Interpreting & Filtering Results¶
site_results.tsv gives you several statistics per position. Choosing how to
filter them is the difference between a clean shortlist and a flood of
borderline calls. This page explains what each column means for filtering and
why p-value alone is not enough at high coverage.
Why p-value alone fails at high coverage¶
The site pvalue is a one-sided Fisher's exact test asking “is the
modified fraction higher in native than in IVT?”. Like any frequentist test,
its power grows with sample size. At deep coverage even a biologically trivial
difference — say 2% vs 1% modified reads — becomes "significant".
So padj < 0.05 answers whether native differs from IVT, but says nothing
about how much. Pair it with an effect-size or stoichiometry threshold.

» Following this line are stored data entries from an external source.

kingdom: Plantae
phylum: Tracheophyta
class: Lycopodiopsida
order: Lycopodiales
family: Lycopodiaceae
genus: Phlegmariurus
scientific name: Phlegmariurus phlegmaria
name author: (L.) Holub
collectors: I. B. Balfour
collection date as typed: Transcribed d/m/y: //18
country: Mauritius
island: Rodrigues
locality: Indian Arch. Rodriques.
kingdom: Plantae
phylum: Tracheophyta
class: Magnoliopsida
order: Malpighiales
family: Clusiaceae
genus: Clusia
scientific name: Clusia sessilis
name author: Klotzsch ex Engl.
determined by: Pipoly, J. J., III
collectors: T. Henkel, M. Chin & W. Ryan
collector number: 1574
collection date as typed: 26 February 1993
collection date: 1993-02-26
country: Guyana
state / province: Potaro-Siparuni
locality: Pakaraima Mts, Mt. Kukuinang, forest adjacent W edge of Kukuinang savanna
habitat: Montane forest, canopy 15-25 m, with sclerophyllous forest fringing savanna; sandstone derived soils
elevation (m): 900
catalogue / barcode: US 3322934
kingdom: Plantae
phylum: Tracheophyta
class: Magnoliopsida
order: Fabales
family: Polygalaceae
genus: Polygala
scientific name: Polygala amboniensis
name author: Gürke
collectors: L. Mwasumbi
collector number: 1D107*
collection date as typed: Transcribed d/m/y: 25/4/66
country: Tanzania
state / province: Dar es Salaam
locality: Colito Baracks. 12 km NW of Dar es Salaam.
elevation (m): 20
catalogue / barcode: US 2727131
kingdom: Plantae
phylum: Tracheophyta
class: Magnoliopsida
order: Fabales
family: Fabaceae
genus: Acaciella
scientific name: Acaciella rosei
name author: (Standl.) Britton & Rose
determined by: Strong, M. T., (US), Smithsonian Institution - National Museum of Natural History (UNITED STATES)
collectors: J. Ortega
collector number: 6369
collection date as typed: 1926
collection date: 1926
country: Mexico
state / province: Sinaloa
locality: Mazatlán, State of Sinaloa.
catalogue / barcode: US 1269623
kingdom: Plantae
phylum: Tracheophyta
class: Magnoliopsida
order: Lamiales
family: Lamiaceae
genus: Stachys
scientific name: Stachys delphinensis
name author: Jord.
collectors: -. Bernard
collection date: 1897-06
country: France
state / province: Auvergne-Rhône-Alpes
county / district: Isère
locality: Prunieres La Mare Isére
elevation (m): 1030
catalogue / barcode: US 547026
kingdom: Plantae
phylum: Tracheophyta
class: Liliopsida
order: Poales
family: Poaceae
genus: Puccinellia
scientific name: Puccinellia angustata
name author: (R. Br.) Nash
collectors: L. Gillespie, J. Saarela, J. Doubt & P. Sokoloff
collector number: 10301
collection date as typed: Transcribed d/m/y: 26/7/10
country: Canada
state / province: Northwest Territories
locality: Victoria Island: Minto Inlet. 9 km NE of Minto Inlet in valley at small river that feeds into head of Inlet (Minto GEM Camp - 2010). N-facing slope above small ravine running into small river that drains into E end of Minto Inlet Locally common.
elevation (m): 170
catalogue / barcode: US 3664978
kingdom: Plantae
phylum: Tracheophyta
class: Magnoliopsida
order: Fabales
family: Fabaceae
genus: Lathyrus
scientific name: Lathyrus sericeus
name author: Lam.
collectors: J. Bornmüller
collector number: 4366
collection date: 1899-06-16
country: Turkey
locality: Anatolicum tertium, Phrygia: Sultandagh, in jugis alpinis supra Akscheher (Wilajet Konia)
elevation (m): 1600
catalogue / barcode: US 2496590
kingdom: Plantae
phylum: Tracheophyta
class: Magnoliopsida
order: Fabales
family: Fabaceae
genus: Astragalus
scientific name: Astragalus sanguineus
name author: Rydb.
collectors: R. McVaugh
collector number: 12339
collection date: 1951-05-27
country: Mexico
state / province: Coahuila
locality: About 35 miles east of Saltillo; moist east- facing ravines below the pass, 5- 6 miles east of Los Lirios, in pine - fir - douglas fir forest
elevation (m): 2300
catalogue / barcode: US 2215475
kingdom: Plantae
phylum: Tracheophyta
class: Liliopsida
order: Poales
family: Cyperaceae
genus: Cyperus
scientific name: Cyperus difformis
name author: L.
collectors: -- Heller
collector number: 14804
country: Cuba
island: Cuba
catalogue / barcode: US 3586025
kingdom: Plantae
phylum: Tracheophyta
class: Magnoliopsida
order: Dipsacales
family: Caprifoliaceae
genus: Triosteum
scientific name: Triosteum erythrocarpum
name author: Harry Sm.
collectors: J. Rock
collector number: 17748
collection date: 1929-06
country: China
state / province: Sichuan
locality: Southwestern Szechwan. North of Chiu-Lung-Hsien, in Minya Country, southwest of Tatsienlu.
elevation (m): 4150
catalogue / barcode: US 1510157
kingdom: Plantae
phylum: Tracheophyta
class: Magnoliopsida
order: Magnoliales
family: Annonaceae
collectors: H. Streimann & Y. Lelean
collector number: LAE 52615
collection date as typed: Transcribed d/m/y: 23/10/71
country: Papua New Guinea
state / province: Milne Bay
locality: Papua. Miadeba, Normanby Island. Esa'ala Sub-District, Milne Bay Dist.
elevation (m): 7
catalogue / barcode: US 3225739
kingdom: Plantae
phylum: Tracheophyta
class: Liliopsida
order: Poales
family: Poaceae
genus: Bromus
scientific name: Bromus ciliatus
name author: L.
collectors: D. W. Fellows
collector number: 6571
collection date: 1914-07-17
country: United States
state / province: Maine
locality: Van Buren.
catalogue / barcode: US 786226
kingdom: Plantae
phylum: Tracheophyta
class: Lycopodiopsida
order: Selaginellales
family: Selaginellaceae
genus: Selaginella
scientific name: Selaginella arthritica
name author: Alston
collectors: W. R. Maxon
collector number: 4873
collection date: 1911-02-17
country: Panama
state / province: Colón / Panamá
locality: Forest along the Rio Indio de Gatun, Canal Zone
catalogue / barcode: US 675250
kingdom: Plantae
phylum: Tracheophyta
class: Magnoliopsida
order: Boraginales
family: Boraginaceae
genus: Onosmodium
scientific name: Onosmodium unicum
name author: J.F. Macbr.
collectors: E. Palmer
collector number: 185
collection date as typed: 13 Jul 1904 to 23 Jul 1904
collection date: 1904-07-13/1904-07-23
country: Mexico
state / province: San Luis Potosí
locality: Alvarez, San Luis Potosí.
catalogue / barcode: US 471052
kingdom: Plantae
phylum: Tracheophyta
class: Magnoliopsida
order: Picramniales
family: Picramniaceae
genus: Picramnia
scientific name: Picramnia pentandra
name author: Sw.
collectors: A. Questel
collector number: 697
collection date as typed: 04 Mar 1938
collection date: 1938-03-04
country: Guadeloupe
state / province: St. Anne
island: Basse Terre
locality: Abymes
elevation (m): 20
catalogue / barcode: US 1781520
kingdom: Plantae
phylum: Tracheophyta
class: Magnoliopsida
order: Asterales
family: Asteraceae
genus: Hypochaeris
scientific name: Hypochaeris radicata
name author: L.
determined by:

The columns that matter for filtering¶
| Column | Use as a filter to… |
|---|---|
padj |
Control the false-discovery rate across all tested sites (BH-corrected). |
effect_size |
Require a minimum native−IVT separation: median(native p_mod_hmm) − median(IVT p_mod_hmm). Drops "significant but tiny" sites. |
mod_ratio + ci_low/ci_high |
Require a minimum stoichiometry with confidence: filter on ci_low to demand the lower bound clears a threshold. |
stoichiometry |
Fraction of native reads called modified (p_mod_hmm > 0.5); a coarse alternative to mod_ratio. |
n_native, n_ivt |
Drop low-coverage sites where any estimate is noisy. |
Recommended filter¶
A robust shortlist combines significance and effect size and coverage:
awk -F'\t' '
NR==1 || ($8 < 0.05 && $9 > 0.1 && $10 >= 30 && $11 >= 30)
' results/site_results.tsv > significant_sites.tsv
# padj<0.05 effect>0.1 n_native>=30 n_ivt>=30
Column indices: $8 = padj, $9 = effect_size, $10 = n_native,
$11 = n_ivt. See the full schema.
In pandas:
import pandas as pd
df = pd.read_csv("results/site_results.tsv", sep="\t")
hits = df[
(df.padj < 0.05)
& (df.effect_size > 0.1)
& (df.ci_low > 0.1) # lower CI bound of mod_ratio clears 10%
& (df.n_native >= 30)
& (df.n_ivt >= 30)
]
What you can and cannot filter post-hoc¶
| Want to change | Possible on the existing TSV? |
|---|---|
Stricter padj, effect_size, mod_ratio, ci_low, stoichiometry, coverage |
Yes — pure row filtering, no re-run. |
A different --mod-threshold (recounts modified reads → changes mod_ratio, pvalue, stoichiometry) |
No — re-run baleen aggregate with the new threshold. |
| Different HMM parameters | No — re-run baleen aggregate --hmm-params .... |
| Different DTW / subsampling / depth | No — full baleen run. |
The cheap path for threshold sweeps is baleen aggregate, which reuses the saved
DTW results and only re-does HMM + aggregation. See the
CLI Reference.
Benchmarking confidence¶
At high coverage, controlling false positives needs more than padj:
- Fix the depth. Use
--subsample-nso every site is tested at comparable read counts; this prevents power inflation from a few ultra-deep positions. - Calibrate a threshold against ground truth. If you have known modified
sites, sweep
effect_size/mod_ratiocutoffs and pick the one at your target precision.benchmarks/bench.pycomputes AUPRC/AUROC against a known-mods file. - Run an IVT-vs-IVT negative control. Feed two IVT replicates as native/IVT; every call is a false positive, giving an empirical FPR to calibrate against.